Our Consumer Electronics Really Suck (Power)

by Kurt Shuler, On Aug 18, 2011

cable box stb power consumption resized 600

Our industry’s dirty little secret is out, with help from the National Resources Defense Council (NRDC) and The New York Times: For all the work we put into our products to provide advanced power management features, consumer electronics device manufacturers rarely implement them.

The NYT cited an NRDC study titled, “Better Viewing, Lower Energy Bills, and Less Pollution: Improving the Efficiency of Television Set-Top Boxes, “where NRDC tested 60 different set-top boxes and HD DVRs. Here are the key points:

  1. A typical U.S. household STB setup with 1 HD-DVR and 1 HD STB consumes more power than your refrigerator.
  2. U.S. set-top boxes use almost as much power when not in use as they do when in use. The newest European boxes actually implement sleep modes and some power management.
  3. Two-thirds of U.S. STB power consumption occurs when viewers are not watching or recording TV.

This was news to me. Unfortunately, it is not news to the NRDC.

Set Top Box (STB) Power Consumption has not changed in Six Years

I also found a more detailed 2005 NRDC report with the same conclusions. In other words, power consumption of STBs has not changed in six years!

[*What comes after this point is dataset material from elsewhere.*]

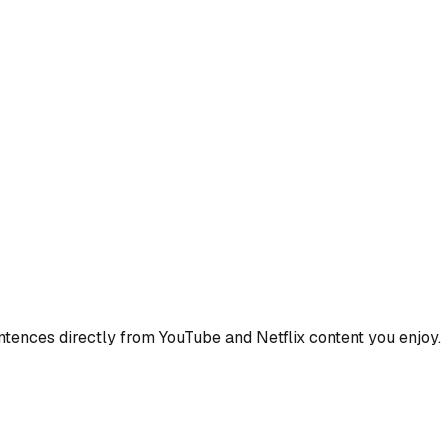
ences directly from YouTube and Netflix content you enjoy.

IEEE noc MPEG 4 power dissipation paper CTA fp

Being an engineer, I went online to research my own Comcast Motorola DCT6412’s power consumption. My research on the DCT6412 did not give me a warm fuzzy. From AVSforum I learned my DCT6412 STB box is so darn hot all the time because the hard drive spins continuously and the tuners stay on whatever the last channel was, even when the box is “off.” While sucking 55W per hour, 24/7, at $0.12233/kilowatt hour in California, I’m paying a little under $5/month just to power this single cable box. The NRDC estimates that this hidden, aggregate tax on U.S. consumers is $2 Billion per year.

Not lazy, just no incentive

Why don’t device manufacturers use the advanced power management features in our silicon and software?
The New York Times article quotes Alan Meier, a Lawrence Berkeley National Laboratory, saying of the U.S. cable and satellite TV industries, “I don’t want to use the word ‘lazy,’ but they have had different priorities, and saving energy is not one of them.”

Incentives create priorities, and that’s the problem. For me to want to save money, and ultimately energy, with regards to my vampire-from-hell STB, I need to know how much money it is costing me. If we assume the laws of classical economics still hold, with that information I will then contact Comcast for other cable box options. Comcast will then order more efficient STBs from Motorola and my initial price signal will cause reduced demand for vampire STBs, and then cause increased supply and lower prices for efficient STBs.

A tax on my ignorance

At least that’s what an MIT economics professor would say. The reality is that most people aren’t geeks like me, so they won’t know how much energy their electronic devices needlessly consume. Therefore there is no price signal traveling up the consumer electronics value chain. In effect, each of us pays an ignorance tax to the power company, and we use more resources than we need to.

IEEE noc MPEG 4 power dissipation paper CTA fp

The fix is in

The U.S. government has stricter ENERGY STAR guidance for STBs in 2013, and conservationists are always pushing for higher energy taxes so that consumers have the motivation to act on price signals and conserve energy. But I’m not holding my breath. I just ordered a Kill A Watt to find out what other vampires are lurking in my house.